▶ [Text excerpt]:
"""

When read in context, and in light of subsequent decisions, it is evident that “remedial action” contemplated the filing of revised tariff schedules designed to reduce or increase future rates in accordance with the rate of return appropriate to circumstances at that time. The cost of capital approach can make no sense otherwise. Investors lending funds or buying equity always focus on present alternative investments, not prior circumstances.
In 1970, AT & T filed a proposal to increase interstate charges on message telephone service by “some $760 million.” 38 F.C.C.2d at 215. AT & T estimated the new charges would yield a rate of return approximating 9.5 percent, the rate required by current conditions according to AT & T. In the 1972 proceedings, the FCC specified “a range of 8.5-9.0% as the range of reasonableness for the earnings of Bell on its interstate operations at the tariff rates that we are allowing Bell to file herein.” Id. at 245. This is the prospective rate adjustment system in action. Only after evaluating operating results and revenue requirements did the FCC translate the increase in rate of return into a permissible tariff rate increase designed to produce $145 million in incremental revenue. Id. at 248-51. In the decision, the FCC reiterates that adjustments in the system come through prospective adjustments in tariff filings. See id. at 226-27.

"""

[Data excerpts]
"""

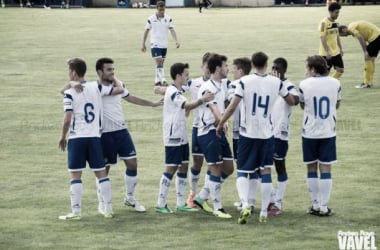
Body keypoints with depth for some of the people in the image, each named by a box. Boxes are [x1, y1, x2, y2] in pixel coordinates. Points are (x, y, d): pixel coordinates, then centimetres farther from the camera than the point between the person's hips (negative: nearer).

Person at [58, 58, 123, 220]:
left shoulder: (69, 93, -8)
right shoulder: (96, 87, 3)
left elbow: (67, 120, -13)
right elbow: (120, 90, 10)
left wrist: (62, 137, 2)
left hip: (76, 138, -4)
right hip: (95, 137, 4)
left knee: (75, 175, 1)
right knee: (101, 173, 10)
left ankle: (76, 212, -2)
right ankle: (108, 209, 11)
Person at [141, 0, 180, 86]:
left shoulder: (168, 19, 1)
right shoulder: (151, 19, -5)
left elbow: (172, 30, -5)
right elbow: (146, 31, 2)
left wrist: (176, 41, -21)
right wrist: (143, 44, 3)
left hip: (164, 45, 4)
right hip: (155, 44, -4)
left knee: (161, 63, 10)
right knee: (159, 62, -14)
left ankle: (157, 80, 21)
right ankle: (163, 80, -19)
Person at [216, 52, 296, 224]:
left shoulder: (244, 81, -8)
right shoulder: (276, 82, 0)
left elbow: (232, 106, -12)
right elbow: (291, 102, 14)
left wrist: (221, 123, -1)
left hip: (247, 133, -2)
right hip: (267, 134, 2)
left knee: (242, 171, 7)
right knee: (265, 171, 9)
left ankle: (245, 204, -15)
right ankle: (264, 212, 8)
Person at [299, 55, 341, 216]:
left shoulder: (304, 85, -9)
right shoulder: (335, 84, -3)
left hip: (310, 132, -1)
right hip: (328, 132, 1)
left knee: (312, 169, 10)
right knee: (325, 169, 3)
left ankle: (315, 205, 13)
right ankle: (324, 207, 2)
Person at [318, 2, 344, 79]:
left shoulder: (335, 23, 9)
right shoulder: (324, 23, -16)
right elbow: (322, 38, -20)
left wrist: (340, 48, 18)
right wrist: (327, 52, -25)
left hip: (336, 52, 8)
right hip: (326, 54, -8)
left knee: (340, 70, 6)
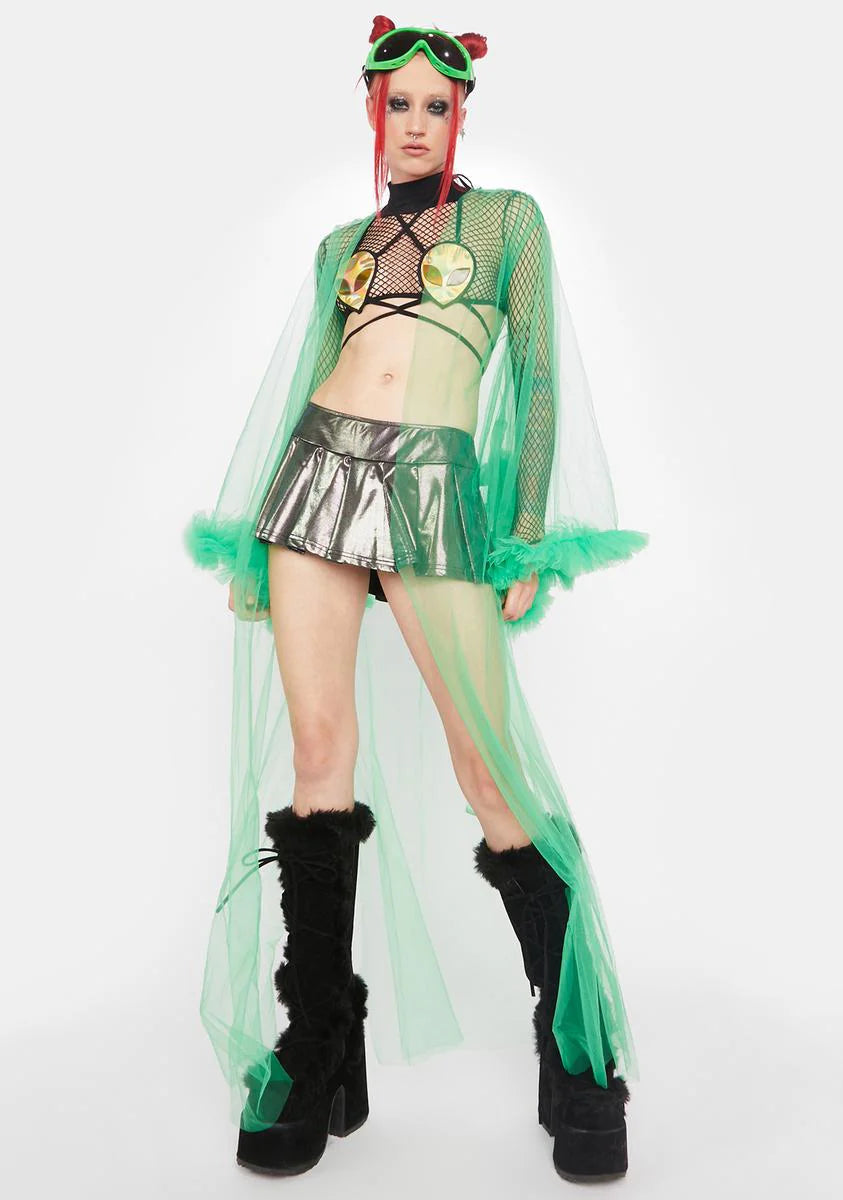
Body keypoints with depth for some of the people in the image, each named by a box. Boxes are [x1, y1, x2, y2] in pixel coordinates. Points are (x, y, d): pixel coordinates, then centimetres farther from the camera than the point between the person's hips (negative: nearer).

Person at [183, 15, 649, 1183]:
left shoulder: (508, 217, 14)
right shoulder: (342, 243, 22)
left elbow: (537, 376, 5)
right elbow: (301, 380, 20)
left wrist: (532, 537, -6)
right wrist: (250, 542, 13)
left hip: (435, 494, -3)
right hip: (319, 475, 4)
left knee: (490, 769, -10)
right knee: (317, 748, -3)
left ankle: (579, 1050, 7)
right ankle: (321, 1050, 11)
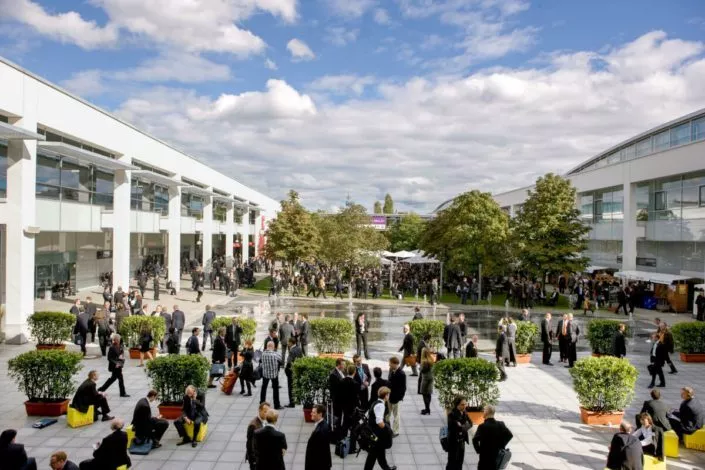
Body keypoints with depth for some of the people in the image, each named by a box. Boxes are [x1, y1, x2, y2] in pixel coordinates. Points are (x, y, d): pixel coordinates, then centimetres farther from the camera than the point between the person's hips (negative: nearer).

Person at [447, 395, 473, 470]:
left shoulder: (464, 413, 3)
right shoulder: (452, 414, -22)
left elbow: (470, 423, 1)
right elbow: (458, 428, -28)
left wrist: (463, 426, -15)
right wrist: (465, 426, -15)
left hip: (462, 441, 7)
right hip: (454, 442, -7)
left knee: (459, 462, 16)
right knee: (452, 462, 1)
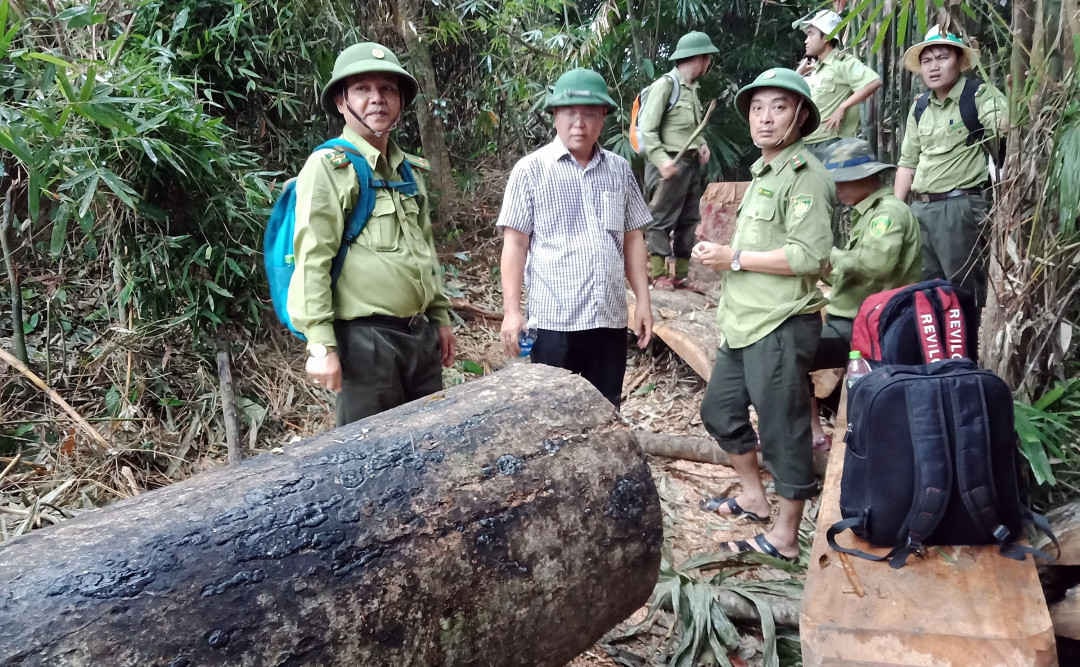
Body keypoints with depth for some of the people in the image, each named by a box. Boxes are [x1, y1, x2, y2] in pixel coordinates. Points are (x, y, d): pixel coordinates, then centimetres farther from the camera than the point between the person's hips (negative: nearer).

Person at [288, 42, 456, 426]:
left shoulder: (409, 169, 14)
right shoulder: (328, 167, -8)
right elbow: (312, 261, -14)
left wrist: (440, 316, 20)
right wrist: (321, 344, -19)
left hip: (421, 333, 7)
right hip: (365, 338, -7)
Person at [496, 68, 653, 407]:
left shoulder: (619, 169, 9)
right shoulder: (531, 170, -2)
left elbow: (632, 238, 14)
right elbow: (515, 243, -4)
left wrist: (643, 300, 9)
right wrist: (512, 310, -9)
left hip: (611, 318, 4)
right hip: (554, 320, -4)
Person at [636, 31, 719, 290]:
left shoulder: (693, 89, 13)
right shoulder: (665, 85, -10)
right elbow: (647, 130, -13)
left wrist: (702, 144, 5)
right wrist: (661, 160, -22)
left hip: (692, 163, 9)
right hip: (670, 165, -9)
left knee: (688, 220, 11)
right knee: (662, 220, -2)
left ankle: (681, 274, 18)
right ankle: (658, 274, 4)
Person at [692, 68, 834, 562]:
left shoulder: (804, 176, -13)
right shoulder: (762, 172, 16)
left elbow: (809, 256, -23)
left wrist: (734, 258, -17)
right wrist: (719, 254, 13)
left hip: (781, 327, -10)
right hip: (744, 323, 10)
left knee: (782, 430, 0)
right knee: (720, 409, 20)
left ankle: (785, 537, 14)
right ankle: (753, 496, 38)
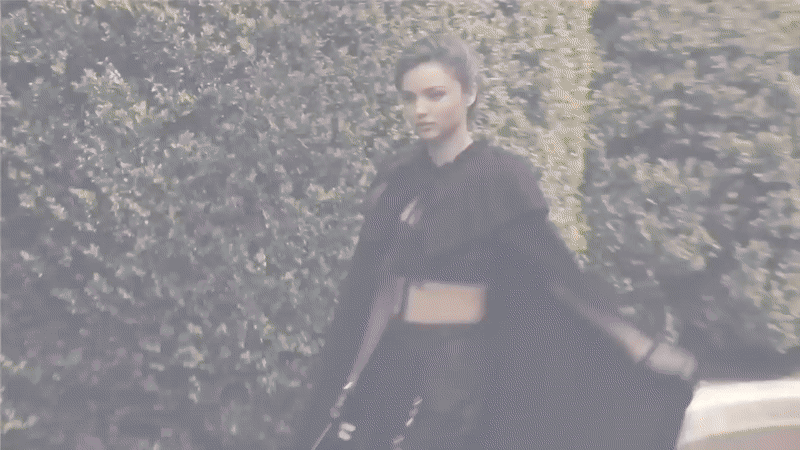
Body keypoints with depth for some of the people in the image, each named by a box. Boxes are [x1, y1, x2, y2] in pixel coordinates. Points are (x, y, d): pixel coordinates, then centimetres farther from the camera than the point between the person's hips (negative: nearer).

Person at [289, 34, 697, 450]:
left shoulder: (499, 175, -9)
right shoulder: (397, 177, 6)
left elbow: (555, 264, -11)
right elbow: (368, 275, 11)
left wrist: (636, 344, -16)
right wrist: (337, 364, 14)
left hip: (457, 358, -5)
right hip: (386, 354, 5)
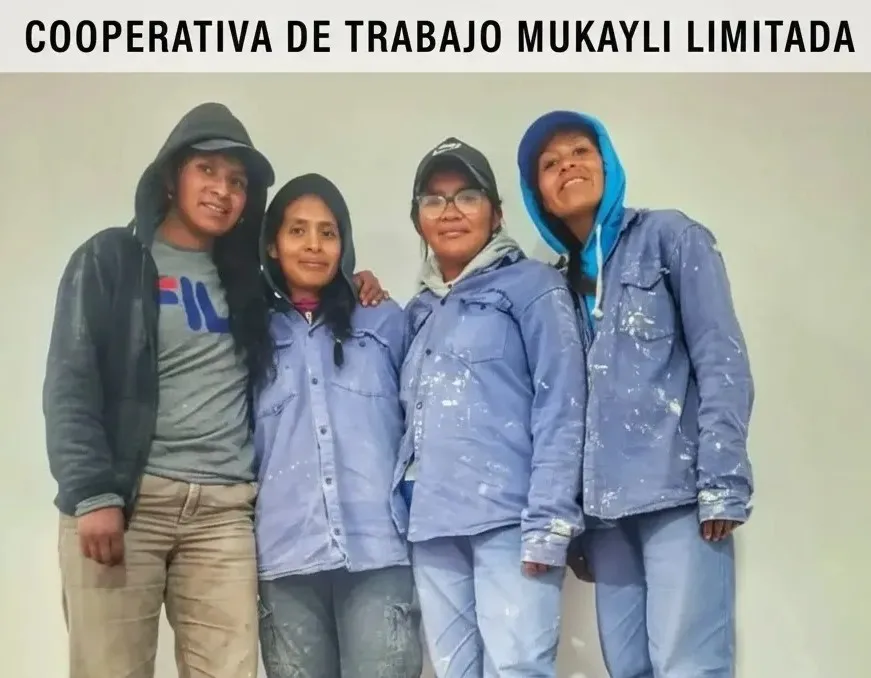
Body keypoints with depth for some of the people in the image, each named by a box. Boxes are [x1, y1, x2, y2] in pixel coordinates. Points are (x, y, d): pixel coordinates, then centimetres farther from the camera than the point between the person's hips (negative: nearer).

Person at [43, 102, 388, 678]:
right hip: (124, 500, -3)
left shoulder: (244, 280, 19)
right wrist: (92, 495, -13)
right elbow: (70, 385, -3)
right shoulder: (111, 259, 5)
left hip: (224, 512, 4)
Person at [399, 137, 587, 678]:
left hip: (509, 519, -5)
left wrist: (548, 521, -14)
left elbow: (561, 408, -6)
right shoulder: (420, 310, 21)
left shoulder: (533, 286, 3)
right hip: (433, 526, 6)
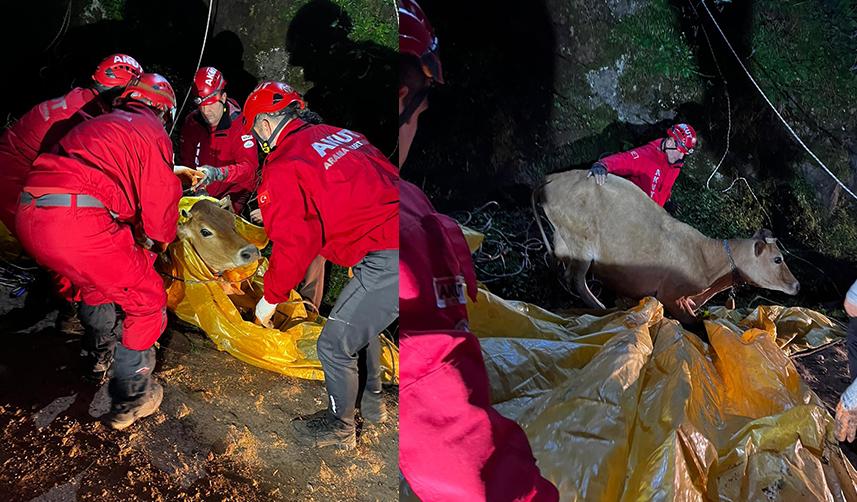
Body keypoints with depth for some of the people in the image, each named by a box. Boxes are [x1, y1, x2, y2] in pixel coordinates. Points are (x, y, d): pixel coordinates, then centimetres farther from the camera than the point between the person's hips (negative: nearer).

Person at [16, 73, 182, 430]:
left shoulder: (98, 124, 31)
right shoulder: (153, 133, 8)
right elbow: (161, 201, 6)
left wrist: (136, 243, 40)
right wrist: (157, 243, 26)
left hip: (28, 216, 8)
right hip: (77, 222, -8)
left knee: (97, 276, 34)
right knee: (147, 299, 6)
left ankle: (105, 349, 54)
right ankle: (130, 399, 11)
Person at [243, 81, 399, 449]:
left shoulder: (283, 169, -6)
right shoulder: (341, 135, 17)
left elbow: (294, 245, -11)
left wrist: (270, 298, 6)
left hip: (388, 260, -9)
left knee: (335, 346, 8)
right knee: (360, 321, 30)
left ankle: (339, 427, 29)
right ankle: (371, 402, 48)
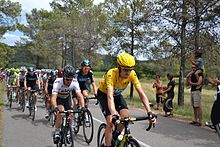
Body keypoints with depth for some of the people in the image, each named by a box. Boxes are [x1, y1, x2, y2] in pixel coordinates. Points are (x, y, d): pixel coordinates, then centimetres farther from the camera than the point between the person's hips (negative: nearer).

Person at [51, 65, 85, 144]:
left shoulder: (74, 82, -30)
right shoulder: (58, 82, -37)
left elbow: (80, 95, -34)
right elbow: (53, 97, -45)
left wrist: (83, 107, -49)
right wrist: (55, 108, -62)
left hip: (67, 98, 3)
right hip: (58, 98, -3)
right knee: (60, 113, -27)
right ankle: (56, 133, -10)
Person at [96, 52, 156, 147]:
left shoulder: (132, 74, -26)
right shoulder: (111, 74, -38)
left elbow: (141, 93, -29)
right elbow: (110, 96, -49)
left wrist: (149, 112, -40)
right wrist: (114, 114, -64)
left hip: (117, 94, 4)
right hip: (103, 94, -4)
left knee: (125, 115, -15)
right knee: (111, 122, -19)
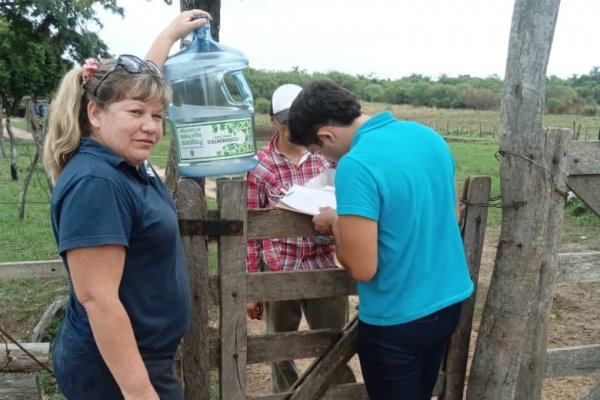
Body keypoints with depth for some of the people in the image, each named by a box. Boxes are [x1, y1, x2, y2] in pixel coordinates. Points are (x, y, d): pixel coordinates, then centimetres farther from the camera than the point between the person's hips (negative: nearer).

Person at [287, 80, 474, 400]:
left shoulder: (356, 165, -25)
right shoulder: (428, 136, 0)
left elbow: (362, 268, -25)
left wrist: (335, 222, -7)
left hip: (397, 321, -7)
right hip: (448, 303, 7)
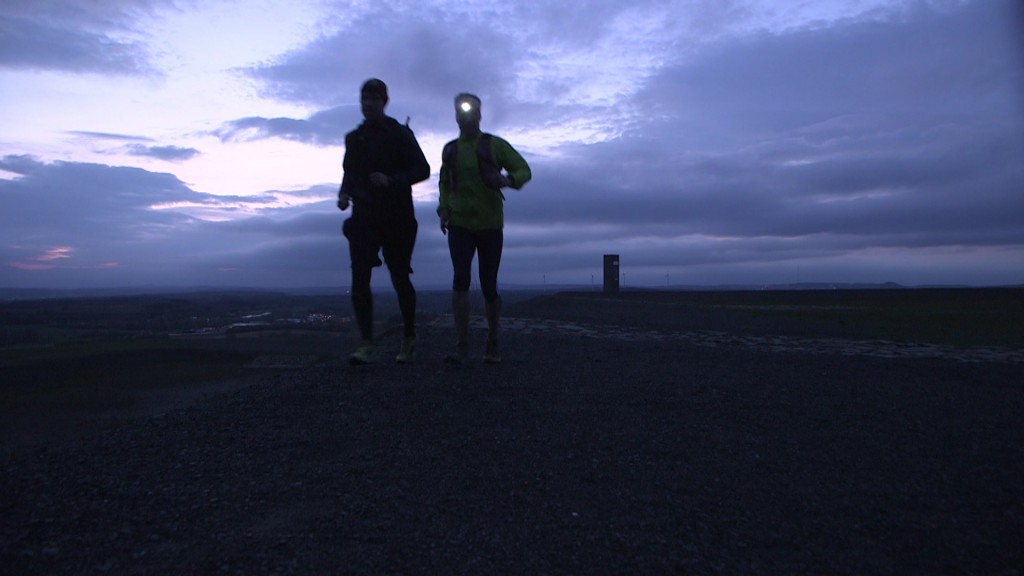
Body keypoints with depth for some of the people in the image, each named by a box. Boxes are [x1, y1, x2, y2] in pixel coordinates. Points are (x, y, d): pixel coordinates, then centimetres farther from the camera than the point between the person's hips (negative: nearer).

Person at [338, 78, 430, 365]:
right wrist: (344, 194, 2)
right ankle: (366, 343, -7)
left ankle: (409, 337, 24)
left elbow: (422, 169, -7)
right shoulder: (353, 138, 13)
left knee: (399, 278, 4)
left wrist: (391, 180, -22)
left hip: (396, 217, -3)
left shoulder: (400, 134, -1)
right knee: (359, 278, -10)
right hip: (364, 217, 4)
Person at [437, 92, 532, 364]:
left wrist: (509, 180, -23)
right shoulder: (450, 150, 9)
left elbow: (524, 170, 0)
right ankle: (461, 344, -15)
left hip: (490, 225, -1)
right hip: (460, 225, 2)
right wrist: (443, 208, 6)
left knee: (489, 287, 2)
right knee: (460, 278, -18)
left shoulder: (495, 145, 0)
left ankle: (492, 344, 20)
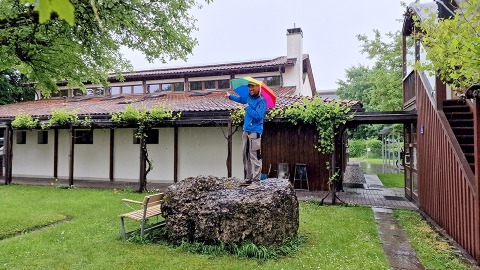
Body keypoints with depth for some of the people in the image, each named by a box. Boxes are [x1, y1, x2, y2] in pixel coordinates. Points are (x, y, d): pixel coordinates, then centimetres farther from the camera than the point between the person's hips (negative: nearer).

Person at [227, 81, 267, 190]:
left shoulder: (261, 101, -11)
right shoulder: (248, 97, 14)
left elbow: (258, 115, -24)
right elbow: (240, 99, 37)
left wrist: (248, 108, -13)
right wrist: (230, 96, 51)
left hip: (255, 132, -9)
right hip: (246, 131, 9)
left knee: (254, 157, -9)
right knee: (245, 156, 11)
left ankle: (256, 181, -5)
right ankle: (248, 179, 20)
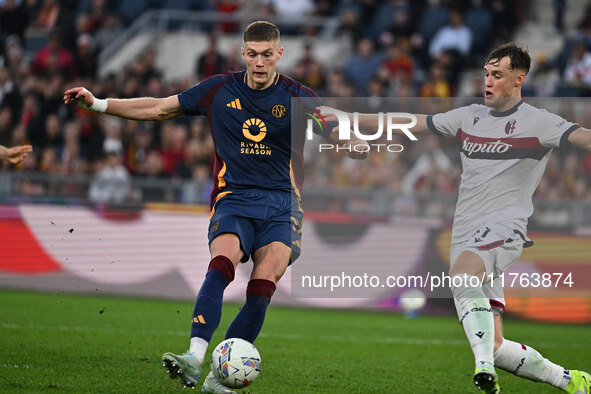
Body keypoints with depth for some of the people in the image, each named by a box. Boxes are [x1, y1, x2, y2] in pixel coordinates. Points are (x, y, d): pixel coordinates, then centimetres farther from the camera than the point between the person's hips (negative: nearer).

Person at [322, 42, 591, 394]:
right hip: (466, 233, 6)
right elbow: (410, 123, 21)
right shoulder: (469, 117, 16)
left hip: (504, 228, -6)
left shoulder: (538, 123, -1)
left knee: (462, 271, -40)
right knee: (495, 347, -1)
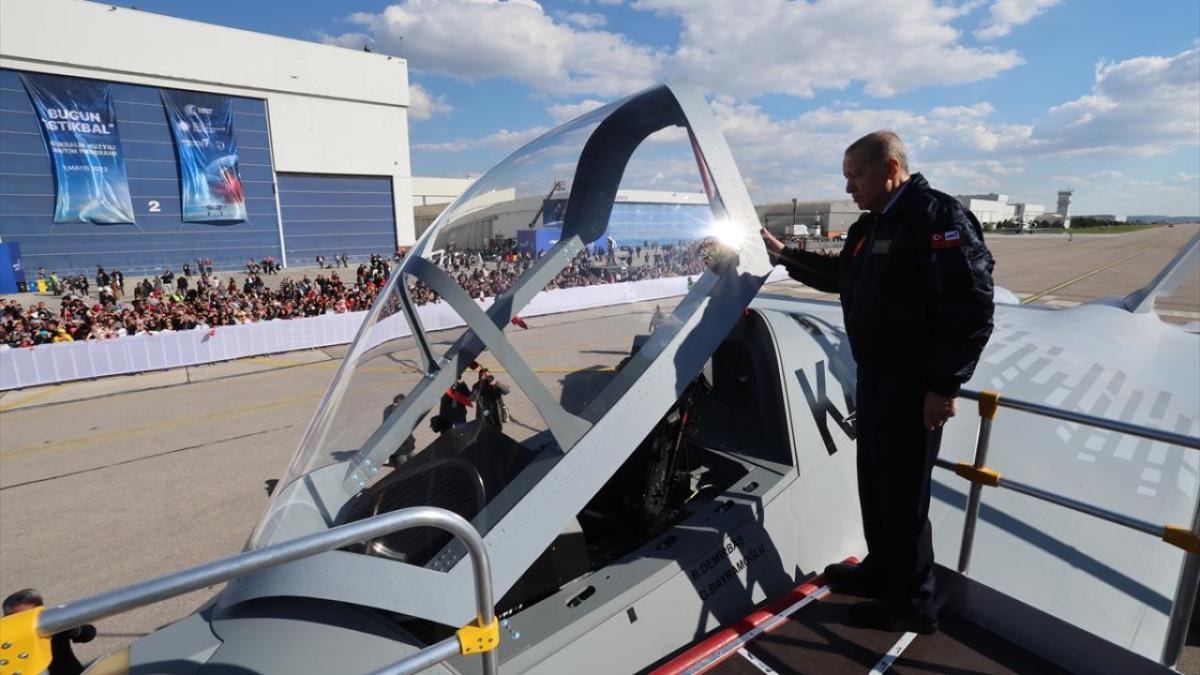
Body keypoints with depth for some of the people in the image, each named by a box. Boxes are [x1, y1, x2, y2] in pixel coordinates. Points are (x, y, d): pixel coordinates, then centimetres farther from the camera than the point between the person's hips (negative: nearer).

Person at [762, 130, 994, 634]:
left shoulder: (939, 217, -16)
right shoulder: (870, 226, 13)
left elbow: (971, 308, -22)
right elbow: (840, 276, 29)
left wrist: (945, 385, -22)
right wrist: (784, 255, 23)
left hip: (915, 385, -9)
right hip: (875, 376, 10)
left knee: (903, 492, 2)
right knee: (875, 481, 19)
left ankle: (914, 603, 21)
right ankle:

"""

▶ [What you will do]:
Reproduce word for word the part of the rate-of-return passage above that runs from "When read in" to "not prior circumstances.".

▶ [Task response]:
When read in context, and in light of subsequent decisions, it is evident that “remedial action” contemplated the filing of revised tariff schedules designed to reduce or increase future rates in accordance with the rate of return appropriate to circumstances at that time. The cost of capital approach can make no sense otherwise. Investors lending funds or buying equity always focus on present alternative investments, not prior circumstances.